Auditing of participants in CMS' Medicare and Medicaid Electronic Health Record programs is in full swing, and the AAFP is defending family physicians against an inefficient process.
The Academy took action after hearing from multiple members that auditors were causing undue hardship by making unreasonable and burdensome documentation requests.
In an April 6 letter(2 page PDF) to CMS Acting Administrator Andy Slavitt, the AAFP pointed out that family physicians had embraced electronic health records (EHRs) "in the full spirit" of CMS' meaningful use program with the understanding that some of their implementation costs -- including initial decreased practice productivity -- would be offset by future incentive payments.
Unfortunately, those payments are at risk for some physicians randomly selected for an audit by HHS' Office of Inspector General (OIG).
- In an April 6 letter to CMS, AAFP Board Chair Reid Blackwelder, M.D., said meaningful use audits associated with the Medicare and Medicare Electronic Health Record Incentive programs were unreasonable and created undue administrative burden.
- AAFP member comments indicate that auditors lack expertise in health care and health information technology.
- The AAFP urged CMS to take several actions, including increasing transparency of audit statistics and outlining the nature of missing documentation that triggers failed audits.
"When the auditors demand that family physician practices produce documentation years after the fact, we find that to be unreasonable, an administrative burden and certainly not timely," wrote AAFP Board Chair Reid Blackwelder, M.D., of Kingsport, Tenn.
Special circumstances make producing documentation particularly difficult for family physicians who have made changes to their practices or whose practices have been bought by a larger health care system.
In the case of employed physicians, their employment contracts often require all Medicare payments to flow directly to the practice. "Years later, the individual physician is held responsible for repaying the payment after a failed audit," said Blackwelder.
Based on reports from family physicians, the AAFP questioned the effectiveness, responsiveness and expertise of OIG auditors.

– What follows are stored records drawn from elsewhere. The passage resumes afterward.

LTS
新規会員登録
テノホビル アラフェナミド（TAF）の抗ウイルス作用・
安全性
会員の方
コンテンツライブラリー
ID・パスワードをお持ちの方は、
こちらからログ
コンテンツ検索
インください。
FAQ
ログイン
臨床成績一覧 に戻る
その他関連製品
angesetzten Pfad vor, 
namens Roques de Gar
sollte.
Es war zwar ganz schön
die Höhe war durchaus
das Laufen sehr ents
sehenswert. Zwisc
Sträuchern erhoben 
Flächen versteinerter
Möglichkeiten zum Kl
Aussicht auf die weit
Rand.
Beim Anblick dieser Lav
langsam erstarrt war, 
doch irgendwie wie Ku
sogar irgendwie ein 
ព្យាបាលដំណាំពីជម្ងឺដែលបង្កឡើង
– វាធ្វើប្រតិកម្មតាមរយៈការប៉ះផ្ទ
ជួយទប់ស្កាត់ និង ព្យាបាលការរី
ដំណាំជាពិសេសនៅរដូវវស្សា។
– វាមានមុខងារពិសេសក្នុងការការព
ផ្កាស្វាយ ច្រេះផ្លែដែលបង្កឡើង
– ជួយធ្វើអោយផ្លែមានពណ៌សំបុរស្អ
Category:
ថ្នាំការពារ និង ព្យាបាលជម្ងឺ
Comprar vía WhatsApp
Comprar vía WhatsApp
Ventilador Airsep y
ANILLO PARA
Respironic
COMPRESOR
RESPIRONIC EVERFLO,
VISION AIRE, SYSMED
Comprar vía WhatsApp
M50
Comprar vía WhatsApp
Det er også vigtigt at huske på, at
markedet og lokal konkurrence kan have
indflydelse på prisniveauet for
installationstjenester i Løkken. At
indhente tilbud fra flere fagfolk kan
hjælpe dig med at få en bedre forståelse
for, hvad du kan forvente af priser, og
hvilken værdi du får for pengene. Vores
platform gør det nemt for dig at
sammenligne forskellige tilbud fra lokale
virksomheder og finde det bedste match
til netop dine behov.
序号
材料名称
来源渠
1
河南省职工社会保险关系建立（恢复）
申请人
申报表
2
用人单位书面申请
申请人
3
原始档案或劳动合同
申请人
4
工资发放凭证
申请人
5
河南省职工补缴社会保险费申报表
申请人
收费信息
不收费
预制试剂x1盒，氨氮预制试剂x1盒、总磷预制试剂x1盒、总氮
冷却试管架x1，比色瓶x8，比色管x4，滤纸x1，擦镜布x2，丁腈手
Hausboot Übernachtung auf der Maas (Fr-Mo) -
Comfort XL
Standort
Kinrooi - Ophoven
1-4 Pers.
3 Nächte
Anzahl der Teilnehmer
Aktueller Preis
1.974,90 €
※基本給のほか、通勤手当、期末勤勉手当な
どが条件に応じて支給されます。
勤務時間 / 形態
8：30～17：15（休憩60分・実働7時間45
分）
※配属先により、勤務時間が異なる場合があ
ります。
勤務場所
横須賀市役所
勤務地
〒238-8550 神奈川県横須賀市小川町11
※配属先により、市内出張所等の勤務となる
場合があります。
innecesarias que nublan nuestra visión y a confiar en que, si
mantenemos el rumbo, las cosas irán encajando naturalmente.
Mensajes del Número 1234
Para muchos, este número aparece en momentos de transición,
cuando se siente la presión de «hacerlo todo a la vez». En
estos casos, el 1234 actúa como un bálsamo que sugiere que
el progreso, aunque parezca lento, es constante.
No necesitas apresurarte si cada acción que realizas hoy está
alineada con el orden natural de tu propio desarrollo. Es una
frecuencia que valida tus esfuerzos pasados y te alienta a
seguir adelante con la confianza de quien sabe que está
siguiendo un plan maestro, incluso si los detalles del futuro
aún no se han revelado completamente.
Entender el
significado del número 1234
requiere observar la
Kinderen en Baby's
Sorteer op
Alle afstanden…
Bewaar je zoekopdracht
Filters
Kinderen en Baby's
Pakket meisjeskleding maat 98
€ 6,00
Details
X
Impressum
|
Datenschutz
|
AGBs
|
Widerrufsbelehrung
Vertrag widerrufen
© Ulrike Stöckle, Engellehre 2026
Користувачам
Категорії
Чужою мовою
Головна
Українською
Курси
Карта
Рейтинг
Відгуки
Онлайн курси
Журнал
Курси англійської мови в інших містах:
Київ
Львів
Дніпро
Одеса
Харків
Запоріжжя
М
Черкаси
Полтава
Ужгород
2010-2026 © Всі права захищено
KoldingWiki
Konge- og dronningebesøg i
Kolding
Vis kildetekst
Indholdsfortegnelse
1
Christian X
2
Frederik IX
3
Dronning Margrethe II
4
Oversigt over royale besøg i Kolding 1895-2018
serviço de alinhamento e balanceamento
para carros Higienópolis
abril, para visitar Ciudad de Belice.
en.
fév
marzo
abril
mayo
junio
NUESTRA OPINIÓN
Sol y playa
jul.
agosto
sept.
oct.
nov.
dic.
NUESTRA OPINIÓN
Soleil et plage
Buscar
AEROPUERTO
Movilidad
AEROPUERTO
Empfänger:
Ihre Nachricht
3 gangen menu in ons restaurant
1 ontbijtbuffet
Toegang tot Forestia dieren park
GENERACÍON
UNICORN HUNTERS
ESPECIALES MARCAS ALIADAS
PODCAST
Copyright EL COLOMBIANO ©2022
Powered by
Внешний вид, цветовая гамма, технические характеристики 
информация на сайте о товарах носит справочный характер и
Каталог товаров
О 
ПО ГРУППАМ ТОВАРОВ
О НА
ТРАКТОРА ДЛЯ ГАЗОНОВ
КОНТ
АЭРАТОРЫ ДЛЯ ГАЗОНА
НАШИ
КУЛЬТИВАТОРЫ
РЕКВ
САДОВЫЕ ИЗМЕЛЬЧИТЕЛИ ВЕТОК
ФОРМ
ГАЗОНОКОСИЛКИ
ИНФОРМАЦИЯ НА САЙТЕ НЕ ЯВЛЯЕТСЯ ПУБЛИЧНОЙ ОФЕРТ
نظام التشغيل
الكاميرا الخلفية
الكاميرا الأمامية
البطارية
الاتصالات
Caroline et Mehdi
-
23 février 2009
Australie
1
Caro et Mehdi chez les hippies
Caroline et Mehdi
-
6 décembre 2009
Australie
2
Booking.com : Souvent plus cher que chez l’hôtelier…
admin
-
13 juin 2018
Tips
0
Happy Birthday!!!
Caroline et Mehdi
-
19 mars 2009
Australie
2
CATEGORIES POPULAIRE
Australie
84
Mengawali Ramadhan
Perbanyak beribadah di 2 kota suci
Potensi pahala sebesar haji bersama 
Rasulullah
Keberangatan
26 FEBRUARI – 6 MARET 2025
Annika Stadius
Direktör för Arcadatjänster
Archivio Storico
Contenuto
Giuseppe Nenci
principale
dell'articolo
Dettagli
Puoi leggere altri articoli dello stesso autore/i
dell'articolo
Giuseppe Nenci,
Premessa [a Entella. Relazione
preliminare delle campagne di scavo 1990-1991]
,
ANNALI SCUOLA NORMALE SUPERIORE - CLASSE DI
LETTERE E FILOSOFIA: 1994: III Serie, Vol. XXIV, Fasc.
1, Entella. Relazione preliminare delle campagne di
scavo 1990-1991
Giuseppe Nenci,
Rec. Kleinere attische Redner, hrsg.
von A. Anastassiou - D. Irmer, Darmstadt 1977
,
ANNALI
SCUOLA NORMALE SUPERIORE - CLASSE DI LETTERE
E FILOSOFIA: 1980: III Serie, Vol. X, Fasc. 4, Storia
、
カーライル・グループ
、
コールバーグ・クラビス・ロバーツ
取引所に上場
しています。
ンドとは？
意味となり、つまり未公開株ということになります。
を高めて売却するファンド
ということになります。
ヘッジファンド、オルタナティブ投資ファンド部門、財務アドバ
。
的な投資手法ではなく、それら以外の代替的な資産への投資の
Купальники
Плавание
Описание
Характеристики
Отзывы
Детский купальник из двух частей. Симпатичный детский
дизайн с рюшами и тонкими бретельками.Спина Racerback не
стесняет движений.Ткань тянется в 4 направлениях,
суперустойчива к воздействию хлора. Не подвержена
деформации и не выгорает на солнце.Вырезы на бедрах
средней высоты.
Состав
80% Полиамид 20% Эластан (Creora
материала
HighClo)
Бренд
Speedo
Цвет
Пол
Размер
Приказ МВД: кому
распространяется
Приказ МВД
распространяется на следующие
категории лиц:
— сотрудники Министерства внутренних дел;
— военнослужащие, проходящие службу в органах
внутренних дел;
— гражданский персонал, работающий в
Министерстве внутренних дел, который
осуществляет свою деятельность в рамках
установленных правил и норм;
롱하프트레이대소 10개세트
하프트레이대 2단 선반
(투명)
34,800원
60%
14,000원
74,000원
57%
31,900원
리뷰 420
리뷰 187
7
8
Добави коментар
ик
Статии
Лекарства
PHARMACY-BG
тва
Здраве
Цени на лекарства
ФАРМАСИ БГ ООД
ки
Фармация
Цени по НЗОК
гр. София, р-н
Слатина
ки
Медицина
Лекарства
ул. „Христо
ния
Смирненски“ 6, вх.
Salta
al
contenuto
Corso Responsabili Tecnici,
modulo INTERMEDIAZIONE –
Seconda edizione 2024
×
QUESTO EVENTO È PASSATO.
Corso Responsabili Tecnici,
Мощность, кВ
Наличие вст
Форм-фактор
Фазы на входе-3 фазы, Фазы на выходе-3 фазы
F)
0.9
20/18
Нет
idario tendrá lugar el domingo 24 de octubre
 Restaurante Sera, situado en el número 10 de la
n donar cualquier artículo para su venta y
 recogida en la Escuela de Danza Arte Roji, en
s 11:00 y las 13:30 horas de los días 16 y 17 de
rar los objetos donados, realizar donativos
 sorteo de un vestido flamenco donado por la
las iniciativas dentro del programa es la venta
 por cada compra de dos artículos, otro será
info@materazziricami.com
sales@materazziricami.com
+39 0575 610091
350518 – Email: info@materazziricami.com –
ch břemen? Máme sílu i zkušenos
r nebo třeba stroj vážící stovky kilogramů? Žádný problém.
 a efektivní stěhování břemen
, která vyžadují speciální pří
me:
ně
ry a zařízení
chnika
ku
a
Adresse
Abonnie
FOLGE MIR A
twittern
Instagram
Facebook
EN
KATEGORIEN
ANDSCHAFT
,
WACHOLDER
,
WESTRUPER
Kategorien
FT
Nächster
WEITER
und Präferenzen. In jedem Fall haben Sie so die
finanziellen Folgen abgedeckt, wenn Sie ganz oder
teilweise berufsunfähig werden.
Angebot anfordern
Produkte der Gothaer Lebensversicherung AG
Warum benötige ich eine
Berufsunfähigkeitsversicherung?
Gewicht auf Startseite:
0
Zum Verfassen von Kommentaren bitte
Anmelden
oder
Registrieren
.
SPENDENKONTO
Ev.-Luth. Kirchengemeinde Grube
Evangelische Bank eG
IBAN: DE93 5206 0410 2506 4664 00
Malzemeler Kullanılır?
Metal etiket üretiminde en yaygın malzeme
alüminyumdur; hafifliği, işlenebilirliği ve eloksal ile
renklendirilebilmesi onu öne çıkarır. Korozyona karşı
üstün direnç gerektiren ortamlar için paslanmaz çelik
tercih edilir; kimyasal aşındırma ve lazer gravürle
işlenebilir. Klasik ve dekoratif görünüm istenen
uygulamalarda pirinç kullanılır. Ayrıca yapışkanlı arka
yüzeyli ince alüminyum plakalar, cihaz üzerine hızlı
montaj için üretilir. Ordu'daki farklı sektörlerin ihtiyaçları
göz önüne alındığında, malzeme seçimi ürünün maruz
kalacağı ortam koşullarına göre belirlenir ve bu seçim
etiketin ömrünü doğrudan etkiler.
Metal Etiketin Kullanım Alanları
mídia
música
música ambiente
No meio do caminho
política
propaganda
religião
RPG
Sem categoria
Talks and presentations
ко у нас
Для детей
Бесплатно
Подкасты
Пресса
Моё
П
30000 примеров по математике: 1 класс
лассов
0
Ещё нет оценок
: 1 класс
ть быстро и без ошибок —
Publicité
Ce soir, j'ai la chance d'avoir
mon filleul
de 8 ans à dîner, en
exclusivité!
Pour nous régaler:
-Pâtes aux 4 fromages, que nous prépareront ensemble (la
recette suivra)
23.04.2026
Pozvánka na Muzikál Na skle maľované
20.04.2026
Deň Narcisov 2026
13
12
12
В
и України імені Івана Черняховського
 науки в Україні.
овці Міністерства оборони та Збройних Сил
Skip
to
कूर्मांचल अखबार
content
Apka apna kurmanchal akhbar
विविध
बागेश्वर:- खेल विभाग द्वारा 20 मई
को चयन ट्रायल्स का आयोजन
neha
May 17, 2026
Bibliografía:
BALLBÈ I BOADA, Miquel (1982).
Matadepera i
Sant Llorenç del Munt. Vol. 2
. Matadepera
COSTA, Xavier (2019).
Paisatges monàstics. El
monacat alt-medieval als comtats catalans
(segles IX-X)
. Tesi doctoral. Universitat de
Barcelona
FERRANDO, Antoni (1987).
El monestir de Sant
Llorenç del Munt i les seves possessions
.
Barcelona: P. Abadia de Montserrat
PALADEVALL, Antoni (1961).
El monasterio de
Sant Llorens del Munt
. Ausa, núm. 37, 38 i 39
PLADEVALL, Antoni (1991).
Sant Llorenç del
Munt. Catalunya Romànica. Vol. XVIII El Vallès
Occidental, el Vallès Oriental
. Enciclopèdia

"Auditors do not appear to have a health care background or expertise in EHRs, which makes the communication process challenging," said Blackwelder, citing physicians' stories of repetitious back-and-forth conversations with auditors and then weeks of waiting for an eventual audit resolution.
The lengthy and confusing process takes physicians away from patient care, he said.
The AAFP also hammered CMS' "zero-tolerance" policy that serves only to undermine the purpose of meaningful use requirements. Blackwelder pointed out that a physician could easily fail an audit because of a missing piece of documentation and, as a result, forfeit the incentive payment.
Selected for a Meaningful Use Audit?
The AAFP is soliciting feedback from family physicians who have positive or negative experiences with a meaningful use audit.
Steven Waldren, M.D., director of the AAFP's Alliance for eHealth Innovation, encouraged members to tell their stories to the Academy in email messages to firstname.lastname@example.org.
"We want to hear the good, the bad and the ugly," said Waldren in an interview with AAFP News. "We are cataloging AAFP member comments to strengthen our hand as we advocate for changes to the meaningful use program."
The practice is not only unfair, said Blackwelder, it also discourages practices that lag behind in EHR implementation from moving forward.
Blackwelder asked CMS to increase transparency of audit statistics -- specifically, to confirm the number of audits conducted and the audit failure rate, as well as to generate a report outlining the nature of specific documentation that triggered failed audits.
Such information would help physicians understand "the type and granularity of documentation required," said Blackwelder.
He urged CMS to take the issues outlined in the letter into account and provide immediate relief to those physicians "who have acted responsibly and legally and had no intent to defraud or deceive by participating in the meaningful use program."